Nadine Monfils préface et dans la foulée Edith, Julie, Jeanne et leurs quelques nouvelles copines mitraillent quinze cartouches de chair à vif et de sang bouillant. Brune, blonde, rousse… Aucune ne compte pour des prunes et pourrait, à l’occasion, nous le rappeler vertement. Père, patron, passant, copain, voire juste sale ou gentil con : tous les abonnés plus ou moins innocents au machisme patriarcal morflent à tour de bras et ça fait du bien. Dès cet incipit syndical où Quand les chiots deviennent des chiens, premier texte splendide d’une salve radicale, un ton digne, poétique à l’occasion, est donné, sans rémission ni faux-semblants. Chaque portrait sonne d’ailleurs juste et vrai : vraie cinglée, vraie cheffe, vraie amoureuse, vraie conne à l’occasion, vraie meurtrière patentée, vraie fille ou épouse hagarde, vraie mère au taquet ou à l’ouest, revenue de tout pour aller nulle part…

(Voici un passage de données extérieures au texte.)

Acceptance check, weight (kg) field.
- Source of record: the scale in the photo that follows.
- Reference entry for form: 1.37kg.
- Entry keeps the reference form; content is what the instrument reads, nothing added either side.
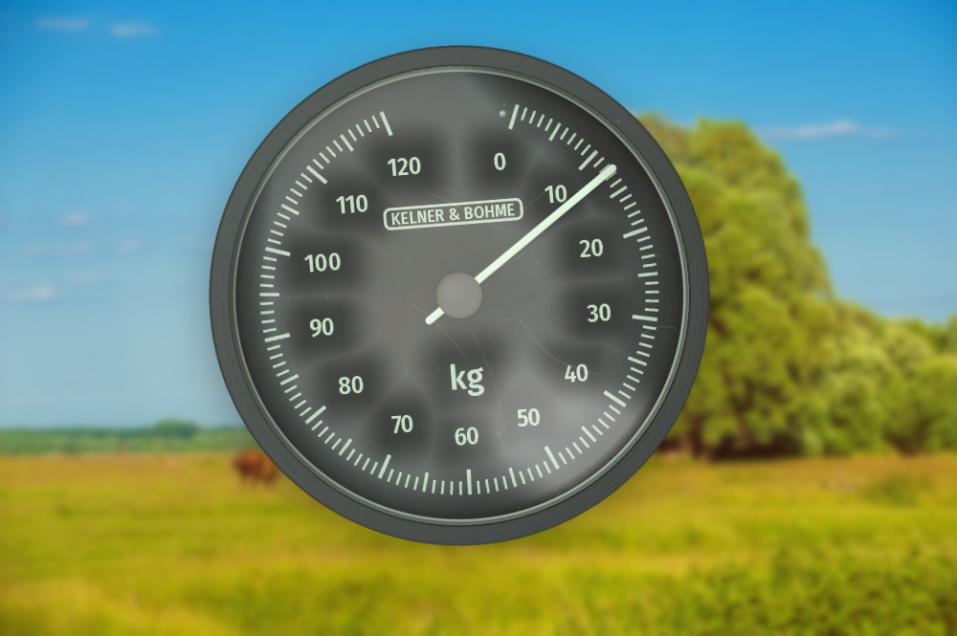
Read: 12.5kg
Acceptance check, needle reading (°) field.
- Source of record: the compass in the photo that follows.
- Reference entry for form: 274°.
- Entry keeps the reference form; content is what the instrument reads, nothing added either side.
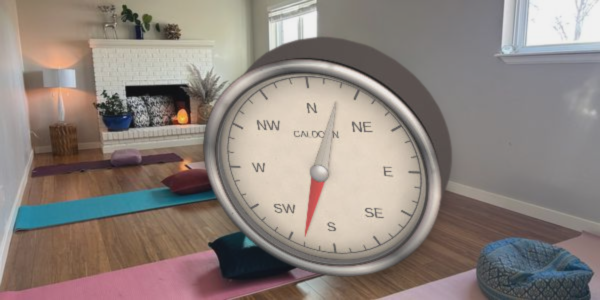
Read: 200°
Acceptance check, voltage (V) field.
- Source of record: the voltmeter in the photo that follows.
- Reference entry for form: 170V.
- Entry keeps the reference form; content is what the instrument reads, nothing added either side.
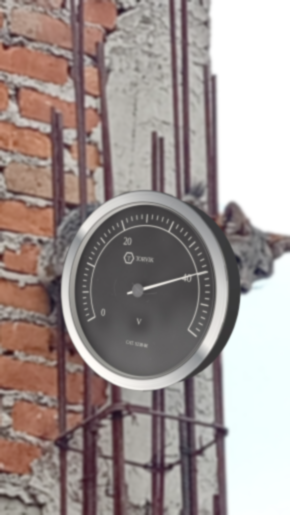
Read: 40V
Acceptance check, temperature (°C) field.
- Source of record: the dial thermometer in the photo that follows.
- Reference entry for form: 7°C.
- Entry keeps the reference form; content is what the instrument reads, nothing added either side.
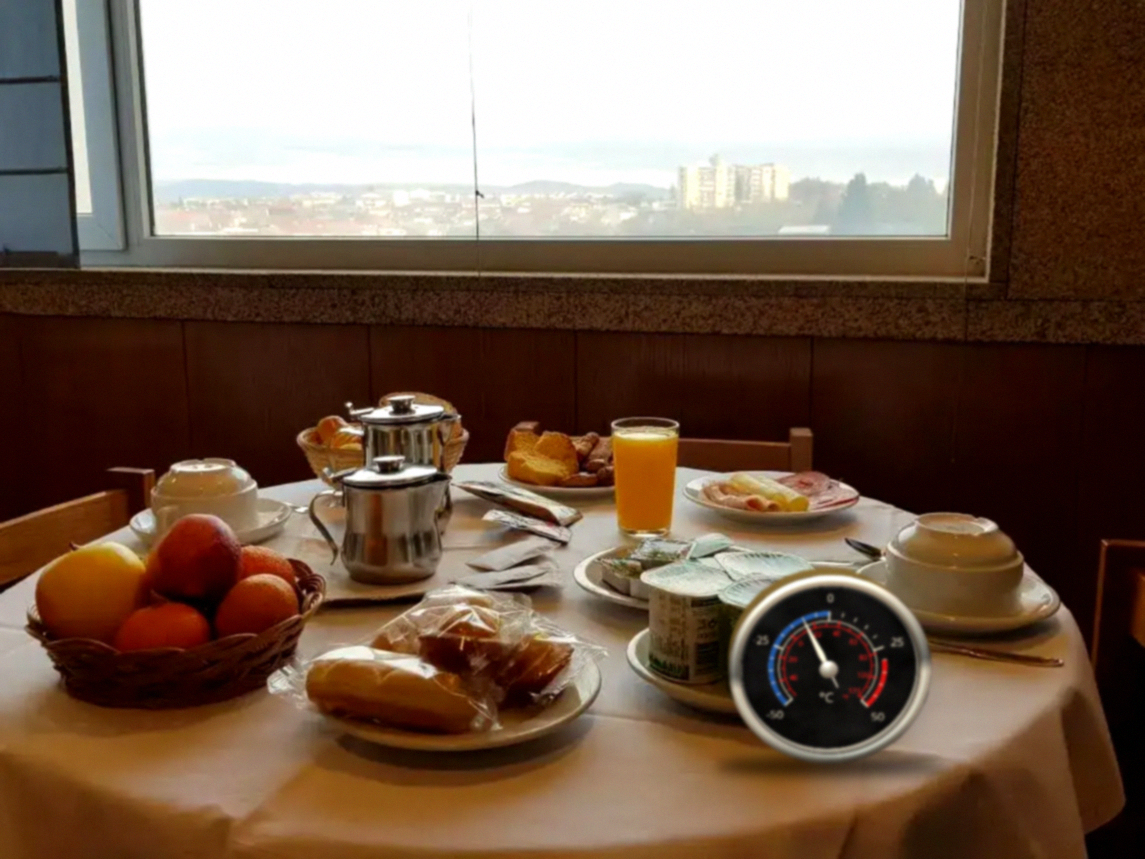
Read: -10°C
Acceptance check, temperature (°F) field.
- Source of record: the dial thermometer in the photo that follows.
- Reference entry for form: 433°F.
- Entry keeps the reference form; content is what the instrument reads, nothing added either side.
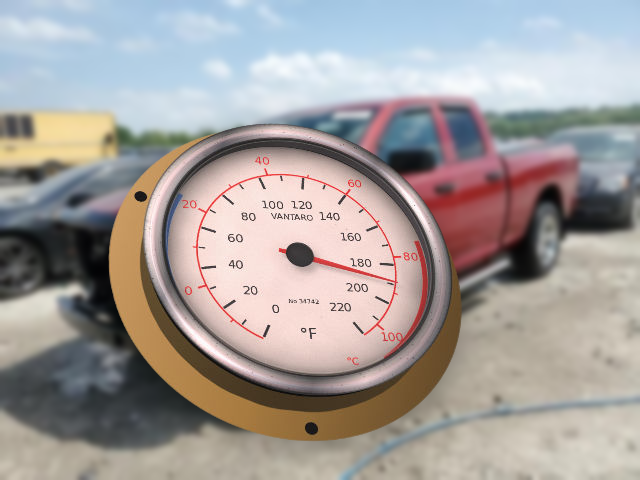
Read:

Outre quelques romans du même tonneau aigre-doux (Tout ce qui meurt me touche publié chez Orep en 2017, ou ce Sugar Daddy attendu prochainement chez Goater Noir), Marion Chemin s’impose depuis une décennie en figure cash et incontournable de la nouvelle féminine, sucrée-salée, toute en mots doux et maux durs. Nous connaissions déjà quelques présentes flèches, issues de recueils collectifs à tendance rock’n’anthracite, mais l’ensemble ainsi édité forme un édifice d’une cohérence parfaite.
Chaque profil dessine en ombre portée un destin de femme et ses obstacles induits, un destin en équilibre, en sursit ou brisé net. Jeune, moins jeune, le fantôme d’Hélène, la maternité chaotique d’une autre Marie (pleine de grâce), le prénom chargé de Priscilla, la dernière impasse de Camille dans les pas d’Elsa, l’open space de Jeanne… Le tout servi par une écriture limpide et précise qui vous caresse ou vous mord sans avoir l’air d’y toucher.
Touchés pourtant, nous le sommes, tant l’humain palpite à chaque page, pour le meilleur en filigrane ou le pire indicible et magistral.